▶ _EXERCISE_: Copy each of the entries below faithfully, setting aside any pictures.

▶ _DATASET RECORDS_:

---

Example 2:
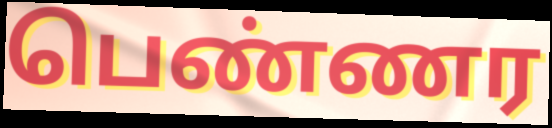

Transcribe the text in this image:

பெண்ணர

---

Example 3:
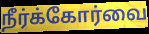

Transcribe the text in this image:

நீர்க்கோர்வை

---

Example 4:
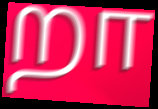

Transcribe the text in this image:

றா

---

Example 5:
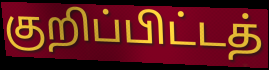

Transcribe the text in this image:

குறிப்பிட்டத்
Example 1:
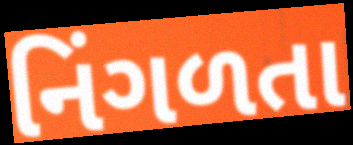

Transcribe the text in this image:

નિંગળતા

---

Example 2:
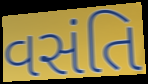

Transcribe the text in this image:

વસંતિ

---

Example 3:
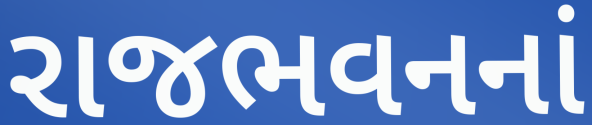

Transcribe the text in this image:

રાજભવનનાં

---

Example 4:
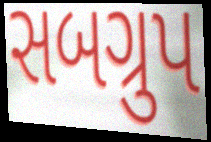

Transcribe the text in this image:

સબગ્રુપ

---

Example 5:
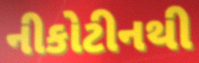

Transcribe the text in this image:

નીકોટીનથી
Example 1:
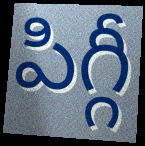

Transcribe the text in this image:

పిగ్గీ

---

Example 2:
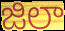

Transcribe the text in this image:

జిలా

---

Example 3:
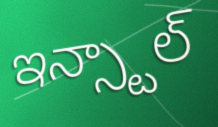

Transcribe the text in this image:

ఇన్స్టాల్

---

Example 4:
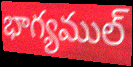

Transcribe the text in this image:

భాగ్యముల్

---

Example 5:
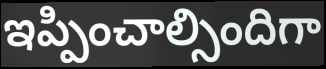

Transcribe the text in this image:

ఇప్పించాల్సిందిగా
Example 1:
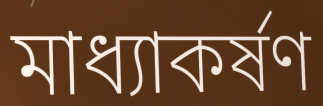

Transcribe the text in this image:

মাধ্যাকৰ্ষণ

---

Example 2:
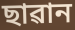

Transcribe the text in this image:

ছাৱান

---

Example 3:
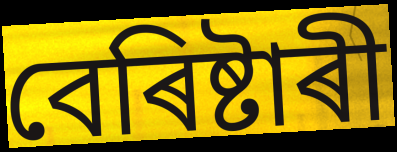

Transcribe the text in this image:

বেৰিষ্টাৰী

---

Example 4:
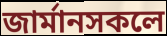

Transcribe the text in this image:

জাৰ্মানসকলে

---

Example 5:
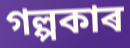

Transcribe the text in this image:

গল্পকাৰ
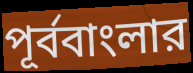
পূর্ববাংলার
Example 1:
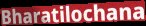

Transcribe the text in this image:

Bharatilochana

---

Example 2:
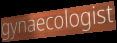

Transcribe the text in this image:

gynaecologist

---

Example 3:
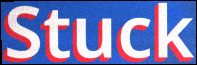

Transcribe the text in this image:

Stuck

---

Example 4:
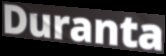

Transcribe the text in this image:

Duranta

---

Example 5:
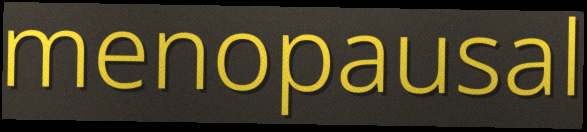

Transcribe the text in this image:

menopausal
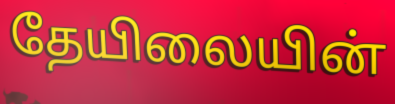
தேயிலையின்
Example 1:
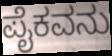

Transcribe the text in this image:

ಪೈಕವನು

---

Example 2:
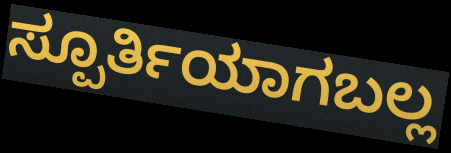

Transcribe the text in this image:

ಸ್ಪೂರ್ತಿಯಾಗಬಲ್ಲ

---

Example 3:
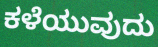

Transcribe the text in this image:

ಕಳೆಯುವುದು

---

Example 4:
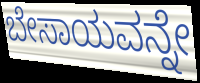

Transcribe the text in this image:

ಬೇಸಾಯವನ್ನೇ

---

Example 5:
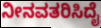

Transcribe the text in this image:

▶ _TASK OUTPUT_:
---

Example 2:

Transcribe the text in this image:

பெண்ணர

---

Example 3:

Transcribe the text in this image:

நீர்க்கோர்வை

---

Example 4:

Transcribe the text in this image:

றா

---

Example 5:

Transcribe the text in this image:

குறிப்பிட்டத்
Example 1:

Transcribe the text in this image:

નિંગળતા

---

Example 2:

Transcribe the text in this image:

વસંતિ

---

Example 3:

Transcribe the text in this image:

રાજભવનનાં

---

Example 4:

Transcribe the text in this image:

સબગ્રુપ

---

Example 5:

Transcribe the text in this image:

નીકોટીનથી
Example 1:

Transcribe the text in this image:

పిగ్గీ

---

Example 2:

Transcribe the text in this image:

జిలా

---

Example 3:

Transcribe the text in this image:

ఇన్స్టాల్

---

Example 4:

Transcribe the text in this image:

భాగ్యముల్

---

Example 5:

Transcribe the text in this image:

ఇప్పించాల్సిందిగా
Example 1:

Transcribe the text in this image:

মাধ্যাকৰ্ষণ

---

Example 2:

Transcribe the text in this image:

ছাৱান

---

Example 3:

Transcribe the text in this image:

বেৰিষ্টাৰী

---

Example 4:

Transcribe the text in this image:

জাৰ্মানসকলে

---

Example 5:

Transcribe the text in this image:

গল্পকাৰ
পূর্ববাংলার
Example 1:

Transcribe the text in this image:

Bharatilochana

---

Example 2:

Transcribe the text in this image:

gynaecologist

---

Example 3:

Transcribe the text in this image:

Stuck

---

Example 4:

Transcribe the text in this image:

Duranta

---

Example 5:

Transcribe the text in this image:

menopausal
தேயிலையின்
Example 1:

Transcribe the text in this image:

ಪೈಕವನು

---

Example 2:

Transcribe the text in this image:

ಸ್ಪೂರ್ತಿಯಾಗಬಲ್ಲ

---

Example 3:

Transcribe the text in this image:

ಕಳೆಯುವುದು

---

Example 4:

Transcribe the text in this image:

ಬೇಸಾಯವನ್ನೇ

---

Example 5:

Transcribe the text in this image:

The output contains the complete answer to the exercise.